Contractual Provisions- SUMMARY

SUMMARY

  1. Not all annuities are created equal.
  2. Both advisor and consumer should know how their annuity works.
  3. An advisor should ascertain a client’s tolerance for risk, time horizon, and needs.
  4. While an incorrect financial decision can soften with time, the senior has less time than a younger consumer and an advisor must be particularly careful with a senior.
  5. Crisis waivers, while not readily available on every annuity contract, can waive surrender penalties if certain conditions arise.
  6. Stretch IRAs allow a beneficiary to stretch payments, lessen current taxes due, and continue tax deferral.

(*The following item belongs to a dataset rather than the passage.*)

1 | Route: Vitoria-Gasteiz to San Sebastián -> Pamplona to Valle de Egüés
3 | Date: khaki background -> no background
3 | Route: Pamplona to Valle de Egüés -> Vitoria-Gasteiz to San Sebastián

  7. Many annuities offer a 10% free annual withdrawal each policy year after the first year.
  8. Annuitization allows for payments to be paid for X years like 10 years or for as long as one lives or as long as the surviving spouse lives.
  9. The renewal rate history of a given product can be provided to you by the insurer.
  10. Renewal rates for many fixed annuities can be based on either portfolio or the new money rate.
  11. An annuity is the only financial instrument that can provide a minimum guaranteed interest rate for the life of the policy.
  12. FIAs can give you a percentage of the index gains and none of the losses instead of 100% of the gains and 100% of the losses.
  13. FIA earnings are based on crediting methods like annual reset, high water mark, point-to-point, and are based on the cap, if any, the participation rate, and the spread, if any.
  14. You cannot know which FIA is the best annuity at the onset since different crediting methods produce different results in different market conditions.